*ACTIVITY*
Your reply should consist solely of the lines from the start of the material below through the line containing "Admission-level facts for", reproduced exactly.

*THE INPUT*
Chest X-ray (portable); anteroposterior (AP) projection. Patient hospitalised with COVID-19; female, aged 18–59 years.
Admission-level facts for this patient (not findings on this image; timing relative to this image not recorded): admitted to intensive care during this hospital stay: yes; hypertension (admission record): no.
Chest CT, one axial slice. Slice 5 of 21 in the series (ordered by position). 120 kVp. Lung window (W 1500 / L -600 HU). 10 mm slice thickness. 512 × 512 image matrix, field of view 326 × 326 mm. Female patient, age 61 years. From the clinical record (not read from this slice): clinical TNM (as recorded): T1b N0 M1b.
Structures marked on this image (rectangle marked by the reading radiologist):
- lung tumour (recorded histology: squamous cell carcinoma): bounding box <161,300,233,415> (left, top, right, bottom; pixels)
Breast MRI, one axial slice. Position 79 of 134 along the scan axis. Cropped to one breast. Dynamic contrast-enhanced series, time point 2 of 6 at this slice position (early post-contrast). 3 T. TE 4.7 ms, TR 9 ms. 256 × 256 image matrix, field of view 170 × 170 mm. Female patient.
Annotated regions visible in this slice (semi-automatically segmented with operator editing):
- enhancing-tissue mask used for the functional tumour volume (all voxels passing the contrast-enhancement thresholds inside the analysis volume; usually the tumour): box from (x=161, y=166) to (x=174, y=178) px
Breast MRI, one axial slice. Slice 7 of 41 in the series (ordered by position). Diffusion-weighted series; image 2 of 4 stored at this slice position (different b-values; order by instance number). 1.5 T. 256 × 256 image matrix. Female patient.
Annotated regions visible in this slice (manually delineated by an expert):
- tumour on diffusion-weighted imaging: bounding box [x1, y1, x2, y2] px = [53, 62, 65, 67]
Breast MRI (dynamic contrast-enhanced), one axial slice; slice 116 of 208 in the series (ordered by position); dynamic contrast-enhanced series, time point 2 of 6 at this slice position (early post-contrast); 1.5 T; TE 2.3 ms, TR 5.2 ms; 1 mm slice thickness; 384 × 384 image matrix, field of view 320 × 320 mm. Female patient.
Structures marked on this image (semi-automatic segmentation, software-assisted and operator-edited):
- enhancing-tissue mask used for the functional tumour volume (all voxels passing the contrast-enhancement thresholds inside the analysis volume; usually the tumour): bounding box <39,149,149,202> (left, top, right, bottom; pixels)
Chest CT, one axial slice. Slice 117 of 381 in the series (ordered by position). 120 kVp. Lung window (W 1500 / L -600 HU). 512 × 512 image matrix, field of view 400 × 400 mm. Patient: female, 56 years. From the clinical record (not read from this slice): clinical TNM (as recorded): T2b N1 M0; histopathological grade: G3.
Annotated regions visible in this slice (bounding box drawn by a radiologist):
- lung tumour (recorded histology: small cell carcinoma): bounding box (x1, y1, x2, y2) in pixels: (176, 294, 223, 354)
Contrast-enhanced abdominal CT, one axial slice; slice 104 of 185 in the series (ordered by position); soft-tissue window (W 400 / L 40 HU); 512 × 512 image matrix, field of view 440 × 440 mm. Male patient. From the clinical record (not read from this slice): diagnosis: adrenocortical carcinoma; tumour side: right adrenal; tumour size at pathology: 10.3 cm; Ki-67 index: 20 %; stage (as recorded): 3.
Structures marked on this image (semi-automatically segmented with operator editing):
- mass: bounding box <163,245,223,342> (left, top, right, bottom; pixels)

*WRITTEN RESPONSE*
Chest X-ray (portable); anteroposterior (AP) projection. Patient hospitalised with COVID-19; female, aged 18–59 years.
Admission-level facts for this patient (not findings on this image; timing relative to this image not recorded): admitted to intensive care during this hospital stay: yes; hypertension (admission record): no.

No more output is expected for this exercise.